== Recorded information

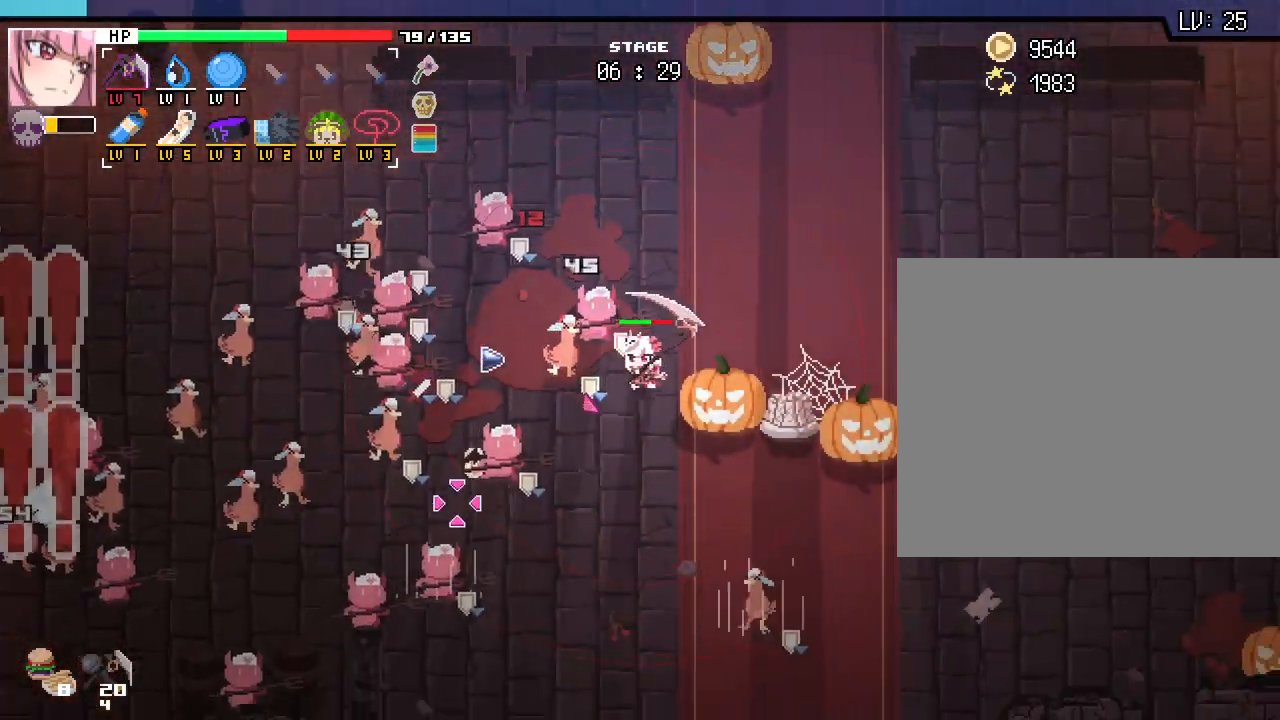
{"keys": ["s"], "mouse": [], "events": []}
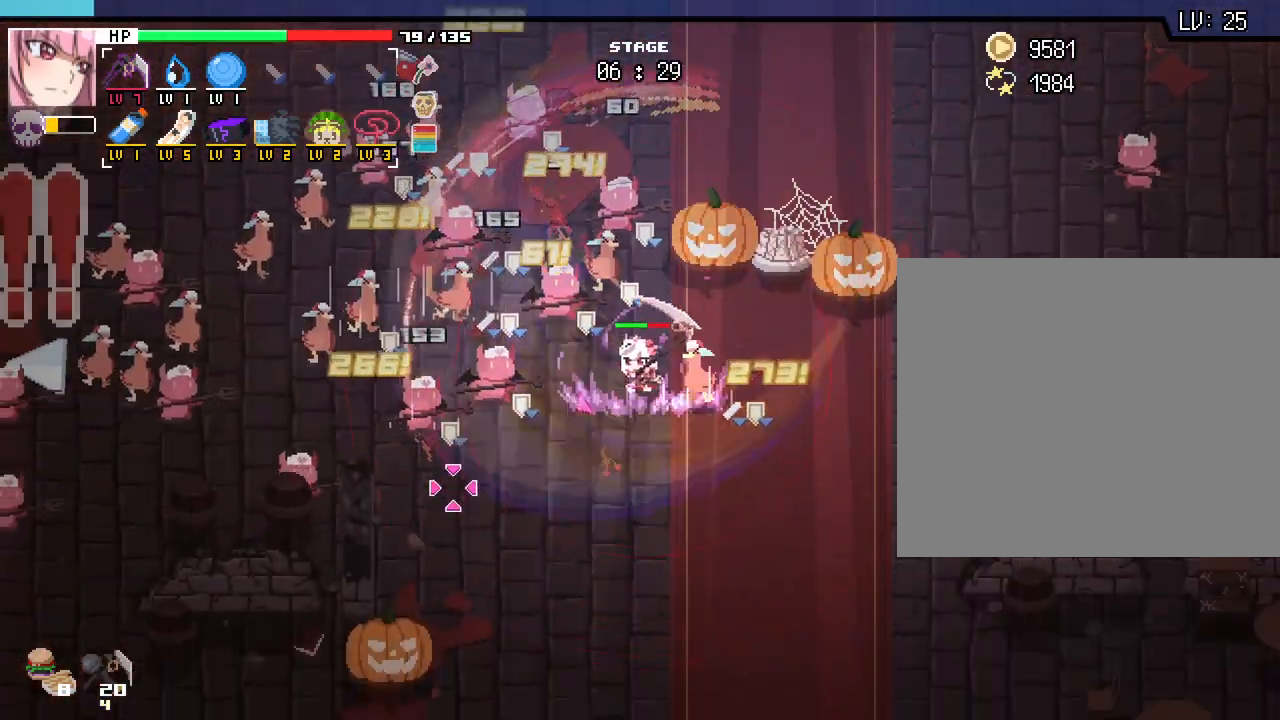
{"keys": ["a", "s"], "mouse": [], "events": [[150, "a", "down"]]}
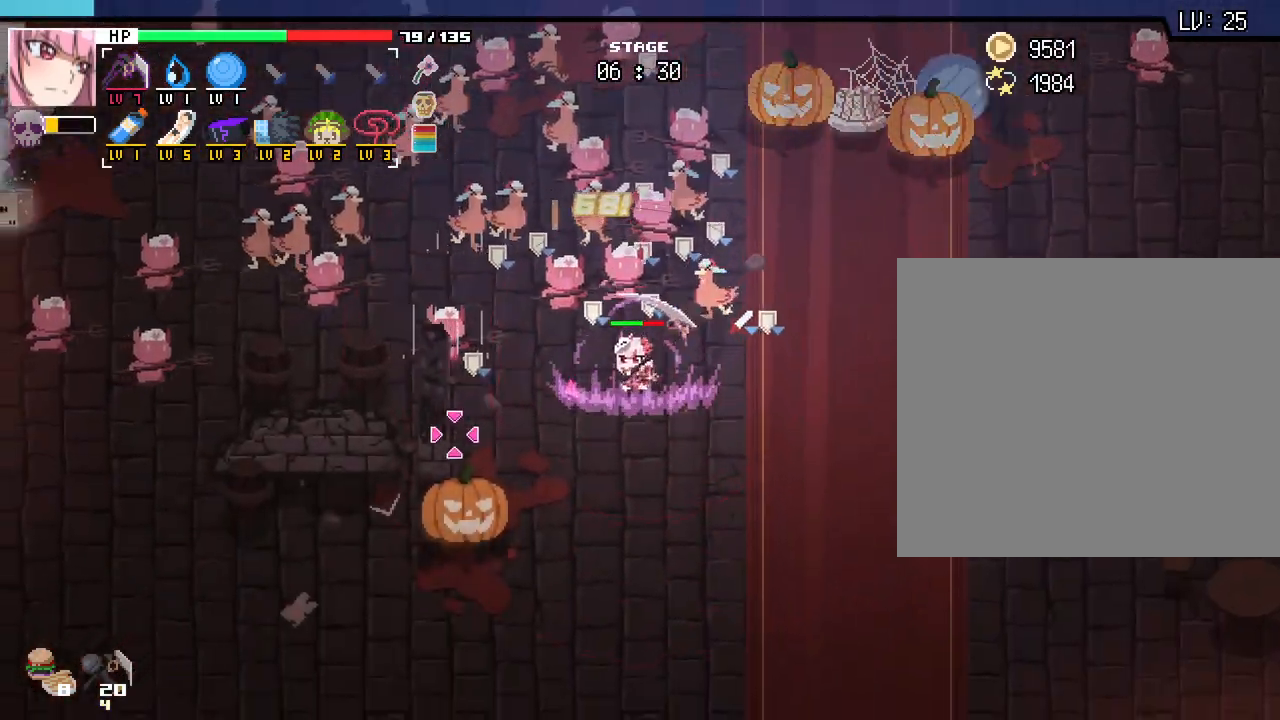
{"keys": ["s"], "mouse": [], "events": [[67, "a", "up"], [133, "d", "down"], [350, "d", "up"]]}
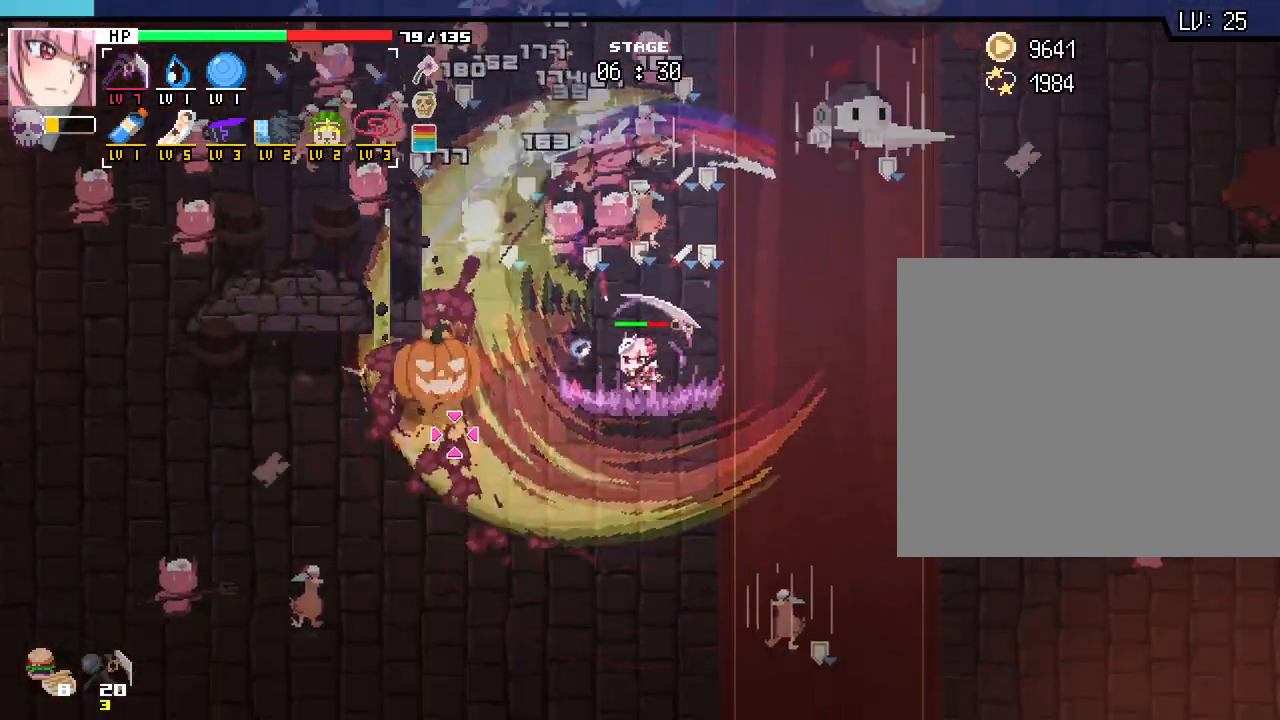
{"keys": ["a"], "mouse": [], "events": [[367, "a", "down"], [483, "s", "up"]]}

====

§ What this task involves: Would you copy out the data exactly, leaving every picture out?

§ The completed task:
{"keys": ["s"], "mouse": [], "events": []}
{"keys": ["a", "s"], "mouse": [], "events": [[150, "a", "down"]]}
{"keys": ["s"], "mouse": [], "events": [[67, "a", "up"], [133, "d", "down"], [350, "d", "up"]]}
{"keys": ["a"], "mouse": [], "events": [[367, "a", "down"], [483, "s", "up"]]}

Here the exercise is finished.